Strain1_Chr1_Seq     <tab> 562 <tab> E. Coli Strain Foo
Strain1_Chr2_Seq     <tab> 562 <tab> E. Coli Strain Foo
Strain1_Plasmid1_Seq <tab> 562 <tab> E. Coli Strain Foo
Strain2_Chr1_Seq     <tab> 621 <tab> S. boydii Strain Bar
Strain2_Plasmid1_Seq <tab> 621 <tab> S. boydii Strain Bar

The third column is optional, and used by KrakenUniq only when --taxids-for-genomes is specified for krakenuniq-build to add new nodes in the taxonomy tree for the genome. If you'd like to have the sequences identifier in the taxonomy report, too, specifiy --taxids-for-sequences for krakenuniq-build as well.

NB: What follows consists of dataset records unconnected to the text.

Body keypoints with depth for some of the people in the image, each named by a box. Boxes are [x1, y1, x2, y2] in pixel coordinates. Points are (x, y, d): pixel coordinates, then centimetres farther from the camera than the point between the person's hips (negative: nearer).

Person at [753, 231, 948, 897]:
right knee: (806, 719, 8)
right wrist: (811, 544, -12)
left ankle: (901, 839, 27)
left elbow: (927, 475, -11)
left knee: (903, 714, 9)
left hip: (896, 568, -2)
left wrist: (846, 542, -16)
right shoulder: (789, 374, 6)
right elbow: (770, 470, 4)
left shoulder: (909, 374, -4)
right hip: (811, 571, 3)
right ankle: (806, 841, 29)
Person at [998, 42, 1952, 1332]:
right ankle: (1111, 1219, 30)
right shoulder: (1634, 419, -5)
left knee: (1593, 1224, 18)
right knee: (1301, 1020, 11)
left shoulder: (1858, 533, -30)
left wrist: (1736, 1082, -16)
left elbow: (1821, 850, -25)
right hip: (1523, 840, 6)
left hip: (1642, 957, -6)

Finally, run krakenuniq-build:

krakenuniq-build --db DBDIR --taxids-for-genomes --taxids-for-sequences

Note that for custom databases with fewer sequences you might want to choose a smaller k (default: --kmer-len 31) and minimizer length (default: --minimizer-len 15).

Custom databases with custom taxonomies

When using custom taxonomies, please provide DBDIR/taxonomy/nodes.dmp and DBDIR/taxonomy/names.dmp according to the format of NCBI taxonomy dumps.

License

The code adpated from Kraken 1 is licensed under GPL 3.0. All code added in this project (such as the HyperLogLog algorithm code) is dual-licensed under MIT and GPL 3.0 (or any later version), unless stated otherwise. You can choose between one of them if you use that work.